**HOW TO COMPLETE THIS TASK**:
Every record shown here must be duplicated without change.

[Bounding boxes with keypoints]
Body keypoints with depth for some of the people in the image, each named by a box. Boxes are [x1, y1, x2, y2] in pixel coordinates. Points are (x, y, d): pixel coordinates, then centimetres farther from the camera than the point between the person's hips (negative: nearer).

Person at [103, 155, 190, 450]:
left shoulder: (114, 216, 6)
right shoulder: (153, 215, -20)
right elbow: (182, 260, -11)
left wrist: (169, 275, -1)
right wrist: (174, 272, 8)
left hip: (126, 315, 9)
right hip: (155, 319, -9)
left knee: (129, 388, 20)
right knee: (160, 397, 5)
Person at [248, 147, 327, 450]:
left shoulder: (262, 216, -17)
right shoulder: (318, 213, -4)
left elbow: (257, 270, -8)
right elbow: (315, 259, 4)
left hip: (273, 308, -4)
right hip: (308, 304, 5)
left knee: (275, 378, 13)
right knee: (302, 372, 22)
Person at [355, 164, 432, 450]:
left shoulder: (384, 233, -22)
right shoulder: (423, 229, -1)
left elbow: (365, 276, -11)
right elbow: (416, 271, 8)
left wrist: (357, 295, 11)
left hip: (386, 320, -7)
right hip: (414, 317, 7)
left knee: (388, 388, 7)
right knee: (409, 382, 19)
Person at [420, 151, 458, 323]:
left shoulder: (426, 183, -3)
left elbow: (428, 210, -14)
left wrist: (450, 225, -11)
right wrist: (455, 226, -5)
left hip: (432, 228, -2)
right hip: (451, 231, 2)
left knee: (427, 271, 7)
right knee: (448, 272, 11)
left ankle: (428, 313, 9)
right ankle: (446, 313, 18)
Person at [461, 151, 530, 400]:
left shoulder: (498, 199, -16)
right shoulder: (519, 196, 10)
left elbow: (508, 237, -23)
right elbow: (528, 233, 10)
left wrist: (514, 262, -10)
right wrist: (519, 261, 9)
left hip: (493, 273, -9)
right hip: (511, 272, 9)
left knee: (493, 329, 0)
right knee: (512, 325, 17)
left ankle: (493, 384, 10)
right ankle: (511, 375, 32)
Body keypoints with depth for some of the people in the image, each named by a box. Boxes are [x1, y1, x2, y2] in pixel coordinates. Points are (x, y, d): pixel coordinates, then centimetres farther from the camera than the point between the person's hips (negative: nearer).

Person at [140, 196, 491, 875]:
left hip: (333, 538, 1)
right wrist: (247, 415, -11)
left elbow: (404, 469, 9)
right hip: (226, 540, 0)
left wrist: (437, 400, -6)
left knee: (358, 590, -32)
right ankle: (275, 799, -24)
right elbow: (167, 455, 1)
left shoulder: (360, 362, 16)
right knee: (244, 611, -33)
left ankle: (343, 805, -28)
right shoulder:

**OUTPUT FOR THIS EXERCISE**:
Body keypoints with depth for some of the people in the image, each named by a box. Boxes are [x1, y1, x2, y2] in pixel coordinates. Points are (x, y, d): pixel coordinates, then centimetres farther from the camera than the point between the person's hips (negative: nearer).

Person at [103, 155, 190, 450]:
left shoulder: (114, 216, 6)
right shoulder: (153, 215, -20)
right elbow: (182, 260, -11)
left wrist: (169, 275, -1)
right wrist: (174, 272, 8)
left hip: (126, 315, 9)
right hip: (155, 319, -9)
left knee: (129, 388, 20)
right knee: (160, 397, 5)
Person at [248, 147, 327, 450]:
left shoulder: (262, 216, -17)
right shoulder: (318, 213, -4)
left elbow: (257, 270, -8)
right elbow: (315, 259, 4)
left hip: (273, 308, -4)
right hip: (308, 304, 5)
left knee: (275, 378, 13)
right knee: (302, 372, 22)
Person at [355, 164, 432, 450]:
left shoulder: (384, 233, -22)
right shoulder: (423, 229, -1)
left elbow: (365, 276, -11)
right elbow: (416, 271, 8)
left wrist: (357, 295, 11)
left hip: (386, 320, -7)
right hip: (414, 317, 7)
left knee: (388, 388, 7)
right knee: (409, 382, 19)
Person at [420, 151, 458, 323]:
left shoulder: (426, 183, -3)
left elbow: (428, 210, -14)
left wrist: (450, 225, -11)
right wrist: (455, 226, -5)
left hip: (432, 228, -2)
right hip: (451, 231, 2)
left knee: (427, 271, 7)
right knee: (448, 272, 11)
left ankle: (428, 313, 9)
right ankle: (446, 313, 18)
Person at [461, 151, 530, 400]:
left shoulder: (498, 199, -16)
right shoulder: (519, 196, 10)
left elbow: (508, 237, -23)
right elbow: (528, 233, 10)
left wrist: (514, 262, -10)
right wrist: (519, 261, 9)
left hip: (493, 273, -9)
right hip: (511, 272, 9)
left knee: (493, 329, 0)
right knee: (512, 325, 17)
left ankle: (493, 384, 10)
right ankle: (511, 375, 32)
Body keypoints with depth for some of the people in the image, each named by a box. Boxes are [x1, y1, x2, y2] in pixel coordinates. Points are (x, y, d): pixel coordinates, then centimetres farther from the camera than the point between the person's hips (negative: nearer).

Person at [140, 196, 491, 875]:
left hip: (333, 538, 1)
right wrist: (247, 415, -11)
left elbow: (404, 469, 9)
right hip: (226, 540, 0)
left wrist: (437, 400, -6)
left knee: (358, 590, -32)
right ankle: (275, 799, -24)
right elbow: (167, 455, 1)
left shoulder: (360, 362, 16)
right knee: (244, 611, -33)
left ankle: (343, 805, -28)
right shoulder:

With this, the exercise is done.